▶ [Problem details]
Extract, from the listing that follows, each line containing the word "elbow".

▶ [Data]
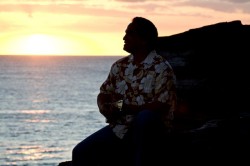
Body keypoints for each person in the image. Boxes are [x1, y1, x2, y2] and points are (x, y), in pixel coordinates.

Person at [63, 16, 177, 166]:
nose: (124, 37)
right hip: (120, 128)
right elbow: (104, 93)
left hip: (149, 131)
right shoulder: (119, 66)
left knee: (145, 117)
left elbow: (162, 105)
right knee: (80, 152)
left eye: (130, 33)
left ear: (143, 40)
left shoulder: (161, 68)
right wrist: (104, 107)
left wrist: (128, 108)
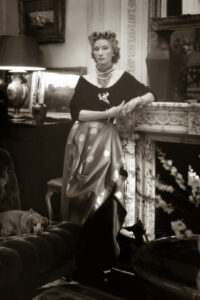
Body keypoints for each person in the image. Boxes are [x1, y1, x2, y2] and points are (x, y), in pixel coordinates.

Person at [60, 30, 155, 275]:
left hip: (106, 143)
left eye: (105, 48)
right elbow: (77, 114)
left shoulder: (123, 79)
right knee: (83, 198)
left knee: (107, 196)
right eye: (96, 50)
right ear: (93, 54)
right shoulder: (85, 80)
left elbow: (151, 93)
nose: (100, 53)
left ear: (114, 51)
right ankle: (82, 259)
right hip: (82, 144)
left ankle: (103, 258)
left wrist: (135, 102)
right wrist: (108, 114)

▶ [Response area]
right elbow: (104, 93)
left elbow: (162, 105)
right elbow: (77, 114)
left elbow: (151, 93)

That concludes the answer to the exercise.